Sinclair is close to buying all of Tribune’s TV stations - cryptoz
http://nypost.com/2017/03/14/sinclair-tribune-merger-would-surpass-fcc-ownership-rules/
======
cryptoz
This is an odd post and topic and source for an HN post, but it's relevant and
important. Recent de-regulation in media by Trump's administration could
result in massive political bias and in US TV viewership.

From the article:

> Two of the biggest TV-station owners in the US are nearing a deal for a
> multibillion-dollar merger that would blow past ownership limits long set by
> communications regulators, several sources told The Post.

Other relevant information:

> Sinclair Requires TV Stations to Air Segments That Tilt to the Right

[https://www.nytimes.com/2017/05/12/business/media/sinclair-b...](https://www.nytimes.com/2017/05/12/business/media/sinclair-
broadcast-komo-conservative-media.html)

> Since November 2015, Sinclair has ordered its stations to run a daily
> segment from a “Terrorism Alert Desk” with updates on terrorism-related news
> around the world. During the election campaign last year, it sent out a
> package that suggested in part that voters should not support Hillary
> Clinton because the Democratic Party was historically pro-slavery.
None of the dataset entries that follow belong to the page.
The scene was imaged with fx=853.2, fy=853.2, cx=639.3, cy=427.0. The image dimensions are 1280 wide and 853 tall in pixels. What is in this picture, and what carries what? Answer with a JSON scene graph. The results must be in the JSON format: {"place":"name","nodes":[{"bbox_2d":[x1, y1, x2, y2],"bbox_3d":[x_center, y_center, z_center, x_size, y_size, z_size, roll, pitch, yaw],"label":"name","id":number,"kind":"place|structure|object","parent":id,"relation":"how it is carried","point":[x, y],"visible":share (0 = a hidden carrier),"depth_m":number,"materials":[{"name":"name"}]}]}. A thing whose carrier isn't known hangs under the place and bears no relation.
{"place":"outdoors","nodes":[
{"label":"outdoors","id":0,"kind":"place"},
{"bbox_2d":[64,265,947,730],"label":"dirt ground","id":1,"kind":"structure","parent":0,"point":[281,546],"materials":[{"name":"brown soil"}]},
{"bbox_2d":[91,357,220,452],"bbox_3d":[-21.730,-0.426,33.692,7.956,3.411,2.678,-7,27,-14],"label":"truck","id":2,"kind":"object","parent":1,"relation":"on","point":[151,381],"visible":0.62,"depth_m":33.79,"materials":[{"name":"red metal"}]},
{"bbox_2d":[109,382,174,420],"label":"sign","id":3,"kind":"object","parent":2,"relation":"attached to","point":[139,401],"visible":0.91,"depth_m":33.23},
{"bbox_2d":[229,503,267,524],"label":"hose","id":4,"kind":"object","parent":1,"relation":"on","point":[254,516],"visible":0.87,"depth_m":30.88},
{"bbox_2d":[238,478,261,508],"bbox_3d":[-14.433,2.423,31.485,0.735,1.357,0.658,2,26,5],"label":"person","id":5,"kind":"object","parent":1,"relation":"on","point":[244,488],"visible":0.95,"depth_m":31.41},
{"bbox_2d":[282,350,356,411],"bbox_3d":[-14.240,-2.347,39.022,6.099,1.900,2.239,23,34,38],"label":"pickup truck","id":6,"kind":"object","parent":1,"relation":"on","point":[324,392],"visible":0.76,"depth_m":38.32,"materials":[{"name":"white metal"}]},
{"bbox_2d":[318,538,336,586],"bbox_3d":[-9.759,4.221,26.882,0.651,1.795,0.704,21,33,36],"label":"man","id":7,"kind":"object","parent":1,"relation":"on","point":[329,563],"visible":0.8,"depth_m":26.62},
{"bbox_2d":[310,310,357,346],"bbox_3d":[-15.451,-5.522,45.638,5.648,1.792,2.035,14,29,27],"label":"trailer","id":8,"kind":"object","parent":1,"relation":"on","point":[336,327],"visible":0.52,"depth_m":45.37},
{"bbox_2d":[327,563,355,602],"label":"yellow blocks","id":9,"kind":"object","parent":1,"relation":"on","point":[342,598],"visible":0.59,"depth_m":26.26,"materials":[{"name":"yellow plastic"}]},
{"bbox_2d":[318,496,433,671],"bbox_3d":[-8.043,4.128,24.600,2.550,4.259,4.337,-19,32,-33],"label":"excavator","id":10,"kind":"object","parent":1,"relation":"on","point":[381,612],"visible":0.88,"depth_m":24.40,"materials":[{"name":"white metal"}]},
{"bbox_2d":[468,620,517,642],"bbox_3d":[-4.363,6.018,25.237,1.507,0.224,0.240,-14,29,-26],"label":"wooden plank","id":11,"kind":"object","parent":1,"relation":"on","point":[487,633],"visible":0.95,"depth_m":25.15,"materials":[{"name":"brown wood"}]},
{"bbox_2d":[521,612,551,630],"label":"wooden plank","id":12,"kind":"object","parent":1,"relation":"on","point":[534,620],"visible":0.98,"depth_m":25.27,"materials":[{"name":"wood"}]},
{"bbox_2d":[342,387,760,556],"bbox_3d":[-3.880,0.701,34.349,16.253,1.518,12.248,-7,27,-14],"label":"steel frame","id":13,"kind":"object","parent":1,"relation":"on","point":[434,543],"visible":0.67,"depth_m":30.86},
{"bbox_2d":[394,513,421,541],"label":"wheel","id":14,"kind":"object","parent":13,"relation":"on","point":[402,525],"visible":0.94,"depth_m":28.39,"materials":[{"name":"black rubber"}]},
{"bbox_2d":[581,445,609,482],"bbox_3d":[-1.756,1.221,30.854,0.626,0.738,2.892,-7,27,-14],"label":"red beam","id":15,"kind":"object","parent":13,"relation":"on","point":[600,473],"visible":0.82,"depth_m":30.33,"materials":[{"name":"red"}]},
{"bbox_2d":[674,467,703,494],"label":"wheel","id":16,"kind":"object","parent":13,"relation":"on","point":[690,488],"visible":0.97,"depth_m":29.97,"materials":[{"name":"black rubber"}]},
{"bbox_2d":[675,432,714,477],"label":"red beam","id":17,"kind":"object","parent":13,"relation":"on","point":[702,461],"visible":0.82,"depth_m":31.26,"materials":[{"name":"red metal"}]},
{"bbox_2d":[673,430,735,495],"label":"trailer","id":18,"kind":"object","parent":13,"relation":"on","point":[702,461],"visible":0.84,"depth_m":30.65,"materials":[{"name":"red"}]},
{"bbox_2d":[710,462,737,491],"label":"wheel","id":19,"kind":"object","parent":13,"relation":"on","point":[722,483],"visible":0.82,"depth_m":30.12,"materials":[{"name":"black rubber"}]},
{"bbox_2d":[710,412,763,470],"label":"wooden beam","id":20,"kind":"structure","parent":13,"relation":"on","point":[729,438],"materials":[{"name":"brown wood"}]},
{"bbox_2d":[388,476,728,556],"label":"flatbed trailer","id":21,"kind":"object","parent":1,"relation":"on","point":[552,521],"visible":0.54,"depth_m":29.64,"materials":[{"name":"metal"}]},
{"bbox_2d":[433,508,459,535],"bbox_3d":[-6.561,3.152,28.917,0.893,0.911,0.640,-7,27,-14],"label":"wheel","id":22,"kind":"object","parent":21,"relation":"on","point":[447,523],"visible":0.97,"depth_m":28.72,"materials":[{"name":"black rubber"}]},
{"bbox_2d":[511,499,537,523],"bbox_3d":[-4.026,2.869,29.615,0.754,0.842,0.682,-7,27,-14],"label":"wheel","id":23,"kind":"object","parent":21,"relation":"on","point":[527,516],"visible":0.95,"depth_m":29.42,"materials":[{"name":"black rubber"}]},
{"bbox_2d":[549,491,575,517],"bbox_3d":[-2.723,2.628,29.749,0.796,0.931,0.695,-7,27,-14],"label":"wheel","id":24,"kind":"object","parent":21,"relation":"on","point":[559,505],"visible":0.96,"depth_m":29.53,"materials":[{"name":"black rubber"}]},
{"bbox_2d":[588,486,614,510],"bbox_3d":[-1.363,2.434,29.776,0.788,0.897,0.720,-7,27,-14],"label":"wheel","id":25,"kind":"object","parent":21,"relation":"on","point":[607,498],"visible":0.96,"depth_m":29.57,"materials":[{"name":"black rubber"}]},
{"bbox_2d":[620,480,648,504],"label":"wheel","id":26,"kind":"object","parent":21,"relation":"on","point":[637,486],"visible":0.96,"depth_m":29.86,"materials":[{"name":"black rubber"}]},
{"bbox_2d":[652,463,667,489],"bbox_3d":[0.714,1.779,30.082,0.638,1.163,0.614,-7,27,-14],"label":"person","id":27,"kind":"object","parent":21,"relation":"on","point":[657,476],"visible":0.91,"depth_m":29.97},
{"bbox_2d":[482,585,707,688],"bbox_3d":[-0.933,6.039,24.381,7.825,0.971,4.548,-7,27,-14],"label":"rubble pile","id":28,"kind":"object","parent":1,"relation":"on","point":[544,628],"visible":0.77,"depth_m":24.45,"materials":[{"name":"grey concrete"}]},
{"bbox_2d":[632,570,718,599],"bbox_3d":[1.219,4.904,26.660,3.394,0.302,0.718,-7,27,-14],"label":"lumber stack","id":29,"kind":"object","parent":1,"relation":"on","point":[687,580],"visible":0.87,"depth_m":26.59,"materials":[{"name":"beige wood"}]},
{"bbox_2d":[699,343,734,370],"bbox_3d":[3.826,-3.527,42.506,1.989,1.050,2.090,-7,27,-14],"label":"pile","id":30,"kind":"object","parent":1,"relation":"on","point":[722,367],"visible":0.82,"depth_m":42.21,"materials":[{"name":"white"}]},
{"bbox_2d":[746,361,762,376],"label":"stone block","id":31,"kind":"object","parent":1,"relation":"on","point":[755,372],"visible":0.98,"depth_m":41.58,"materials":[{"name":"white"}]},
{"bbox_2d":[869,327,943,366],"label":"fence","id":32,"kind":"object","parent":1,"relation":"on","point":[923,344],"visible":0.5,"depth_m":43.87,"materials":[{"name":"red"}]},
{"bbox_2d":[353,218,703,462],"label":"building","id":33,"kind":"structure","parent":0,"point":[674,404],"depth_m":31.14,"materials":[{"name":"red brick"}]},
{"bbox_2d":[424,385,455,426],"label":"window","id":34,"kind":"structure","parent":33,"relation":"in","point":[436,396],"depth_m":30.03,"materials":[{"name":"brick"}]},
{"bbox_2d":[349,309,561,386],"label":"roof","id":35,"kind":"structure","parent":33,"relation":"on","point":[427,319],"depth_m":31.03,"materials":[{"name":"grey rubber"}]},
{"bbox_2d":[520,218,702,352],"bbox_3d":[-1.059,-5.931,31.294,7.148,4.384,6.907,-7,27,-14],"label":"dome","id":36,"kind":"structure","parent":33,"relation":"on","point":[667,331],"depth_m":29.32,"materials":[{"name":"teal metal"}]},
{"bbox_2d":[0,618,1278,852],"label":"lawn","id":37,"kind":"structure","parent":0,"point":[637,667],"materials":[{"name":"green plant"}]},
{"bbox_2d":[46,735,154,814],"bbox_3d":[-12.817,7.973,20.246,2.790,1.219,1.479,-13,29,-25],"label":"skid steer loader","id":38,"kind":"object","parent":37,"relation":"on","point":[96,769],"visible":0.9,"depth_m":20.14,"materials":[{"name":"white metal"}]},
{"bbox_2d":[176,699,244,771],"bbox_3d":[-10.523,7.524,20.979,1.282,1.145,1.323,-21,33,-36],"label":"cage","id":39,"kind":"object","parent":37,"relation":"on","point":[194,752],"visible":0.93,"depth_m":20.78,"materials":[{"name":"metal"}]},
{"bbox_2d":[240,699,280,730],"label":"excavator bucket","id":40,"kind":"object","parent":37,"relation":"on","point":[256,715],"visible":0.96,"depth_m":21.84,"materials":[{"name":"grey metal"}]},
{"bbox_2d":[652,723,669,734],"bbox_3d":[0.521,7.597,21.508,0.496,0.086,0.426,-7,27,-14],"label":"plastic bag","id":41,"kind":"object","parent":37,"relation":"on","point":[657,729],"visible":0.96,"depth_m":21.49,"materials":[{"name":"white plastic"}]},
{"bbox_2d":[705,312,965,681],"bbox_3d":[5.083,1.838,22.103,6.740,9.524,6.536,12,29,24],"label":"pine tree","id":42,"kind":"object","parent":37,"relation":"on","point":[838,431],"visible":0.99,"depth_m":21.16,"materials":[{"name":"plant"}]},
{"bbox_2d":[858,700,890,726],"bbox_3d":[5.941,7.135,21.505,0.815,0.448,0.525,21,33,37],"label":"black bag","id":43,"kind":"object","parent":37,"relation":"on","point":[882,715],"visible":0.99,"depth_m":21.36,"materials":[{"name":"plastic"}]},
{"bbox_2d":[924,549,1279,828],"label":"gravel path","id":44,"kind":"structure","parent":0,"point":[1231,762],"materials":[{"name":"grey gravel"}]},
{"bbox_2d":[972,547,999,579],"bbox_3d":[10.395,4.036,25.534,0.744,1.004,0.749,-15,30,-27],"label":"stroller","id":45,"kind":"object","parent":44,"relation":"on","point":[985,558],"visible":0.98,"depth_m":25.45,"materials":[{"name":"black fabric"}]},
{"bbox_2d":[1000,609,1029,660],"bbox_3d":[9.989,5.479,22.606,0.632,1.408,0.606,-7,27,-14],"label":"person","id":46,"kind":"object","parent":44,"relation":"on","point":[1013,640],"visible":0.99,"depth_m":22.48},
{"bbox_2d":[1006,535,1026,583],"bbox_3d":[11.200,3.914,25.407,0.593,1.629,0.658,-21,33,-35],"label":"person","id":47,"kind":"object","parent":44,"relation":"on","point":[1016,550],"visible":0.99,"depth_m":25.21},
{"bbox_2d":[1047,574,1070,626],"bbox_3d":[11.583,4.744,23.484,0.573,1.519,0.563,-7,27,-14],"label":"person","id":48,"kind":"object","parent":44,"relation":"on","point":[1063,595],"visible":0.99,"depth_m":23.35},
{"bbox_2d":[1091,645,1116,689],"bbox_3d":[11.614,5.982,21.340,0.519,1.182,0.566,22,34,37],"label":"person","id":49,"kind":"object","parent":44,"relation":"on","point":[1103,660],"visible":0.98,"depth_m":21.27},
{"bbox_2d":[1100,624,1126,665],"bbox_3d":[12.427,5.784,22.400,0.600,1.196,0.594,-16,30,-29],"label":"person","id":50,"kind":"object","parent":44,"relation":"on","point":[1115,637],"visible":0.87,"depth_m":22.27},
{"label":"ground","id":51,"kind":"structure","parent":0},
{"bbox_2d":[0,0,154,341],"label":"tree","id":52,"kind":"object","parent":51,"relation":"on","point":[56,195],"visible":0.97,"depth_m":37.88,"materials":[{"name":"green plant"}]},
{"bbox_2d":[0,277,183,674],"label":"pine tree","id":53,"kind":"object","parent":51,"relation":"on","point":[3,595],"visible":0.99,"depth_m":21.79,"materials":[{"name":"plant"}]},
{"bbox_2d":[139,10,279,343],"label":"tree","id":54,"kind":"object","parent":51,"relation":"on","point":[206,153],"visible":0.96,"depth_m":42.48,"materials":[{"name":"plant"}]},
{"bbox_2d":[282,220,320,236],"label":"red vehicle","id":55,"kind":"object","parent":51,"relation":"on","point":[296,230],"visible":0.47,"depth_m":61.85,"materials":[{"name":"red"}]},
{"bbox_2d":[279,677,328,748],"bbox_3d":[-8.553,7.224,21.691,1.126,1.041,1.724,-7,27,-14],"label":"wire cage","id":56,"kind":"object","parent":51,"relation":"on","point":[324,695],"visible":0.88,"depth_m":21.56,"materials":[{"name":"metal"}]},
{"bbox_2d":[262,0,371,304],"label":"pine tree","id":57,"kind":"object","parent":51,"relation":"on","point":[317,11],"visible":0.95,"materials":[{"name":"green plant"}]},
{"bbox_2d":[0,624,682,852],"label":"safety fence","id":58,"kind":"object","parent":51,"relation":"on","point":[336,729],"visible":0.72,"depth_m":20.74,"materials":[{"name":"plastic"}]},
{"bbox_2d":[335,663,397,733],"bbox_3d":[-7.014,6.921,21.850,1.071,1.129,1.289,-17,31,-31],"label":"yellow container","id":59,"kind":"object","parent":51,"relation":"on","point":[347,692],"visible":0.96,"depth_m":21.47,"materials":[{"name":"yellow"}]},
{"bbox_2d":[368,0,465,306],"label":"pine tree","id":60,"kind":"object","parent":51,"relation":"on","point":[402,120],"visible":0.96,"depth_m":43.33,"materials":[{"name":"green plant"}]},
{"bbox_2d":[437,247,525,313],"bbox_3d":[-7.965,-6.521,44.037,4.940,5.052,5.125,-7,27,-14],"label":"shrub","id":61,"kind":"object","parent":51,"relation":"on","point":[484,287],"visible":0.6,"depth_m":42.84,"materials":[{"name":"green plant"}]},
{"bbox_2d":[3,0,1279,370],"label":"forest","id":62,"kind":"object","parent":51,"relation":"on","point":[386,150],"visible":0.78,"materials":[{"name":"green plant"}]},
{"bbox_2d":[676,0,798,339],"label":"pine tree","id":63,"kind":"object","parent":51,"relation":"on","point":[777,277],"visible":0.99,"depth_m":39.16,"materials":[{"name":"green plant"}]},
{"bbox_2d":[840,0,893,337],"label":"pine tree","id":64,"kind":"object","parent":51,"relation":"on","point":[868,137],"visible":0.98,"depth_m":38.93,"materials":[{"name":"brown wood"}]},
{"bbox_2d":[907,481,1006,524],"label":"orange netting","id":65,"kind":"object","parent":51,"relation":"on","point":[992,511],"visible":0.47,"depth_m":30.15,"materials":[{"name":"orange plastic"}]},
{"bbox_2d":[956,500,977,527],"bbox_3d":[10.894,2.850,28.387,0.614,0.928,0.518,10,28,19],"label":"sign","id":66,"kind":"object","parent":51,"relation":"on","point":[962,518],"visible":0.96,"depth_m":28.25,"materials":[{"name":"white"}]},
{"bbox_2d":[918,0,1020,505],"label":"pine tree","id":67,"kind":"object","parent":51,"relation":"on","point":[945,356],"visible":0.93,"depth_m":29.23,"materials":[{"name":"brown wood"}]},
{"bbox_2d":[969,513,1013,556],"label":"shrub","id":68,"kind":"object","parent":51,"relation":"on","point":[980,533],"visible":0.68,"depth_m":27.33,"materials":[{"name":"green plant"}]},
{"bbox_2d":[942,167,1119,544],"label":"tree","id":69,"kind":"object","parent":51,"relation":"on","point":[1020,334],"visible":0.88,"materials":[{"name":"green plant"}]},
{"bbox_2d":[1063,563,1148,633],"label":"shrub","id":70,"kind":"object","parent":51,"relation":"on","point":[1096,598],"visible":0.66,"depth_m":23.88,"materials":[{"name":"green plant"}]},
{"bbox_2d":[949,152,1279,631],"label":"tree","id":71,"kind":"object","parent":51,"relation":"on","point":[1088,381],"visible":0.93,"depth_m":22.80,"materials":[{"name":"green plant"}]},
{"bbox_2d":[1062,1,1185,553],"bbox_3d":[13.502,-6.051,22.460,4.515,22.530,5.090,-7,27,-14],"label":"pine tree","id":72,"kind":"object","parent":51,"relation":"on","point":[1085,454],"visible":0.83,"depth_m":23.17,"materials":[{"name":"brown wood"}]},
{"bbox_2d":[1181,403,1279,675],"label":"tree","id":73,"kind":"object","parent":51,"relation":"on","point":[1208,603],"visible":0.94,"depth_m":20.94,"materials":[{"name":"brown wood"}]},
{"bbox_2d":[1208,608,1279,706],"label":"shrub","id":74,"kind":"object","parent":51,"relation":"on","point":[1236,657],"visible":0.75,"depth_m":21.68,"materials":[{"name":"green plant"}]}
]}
More
> recently, Sinclair asked stations to run a short segment in which Scott
> Livingston, the company’s vice president for news, accused the national news
> media of publishing “fake news stories.”

And some commentary from reddit:
[https://www.reddit.com/r/politics/comments/6cneol/two_of_the...](https://www.reddit.com/r/politics/comments/6cneol/two_of_the_biggest_tvstation_owners_in_the_us_are/dhvxmhq/?utm_content=permalink&utm_medium=front&utm_source=reddit&utm_name=politics)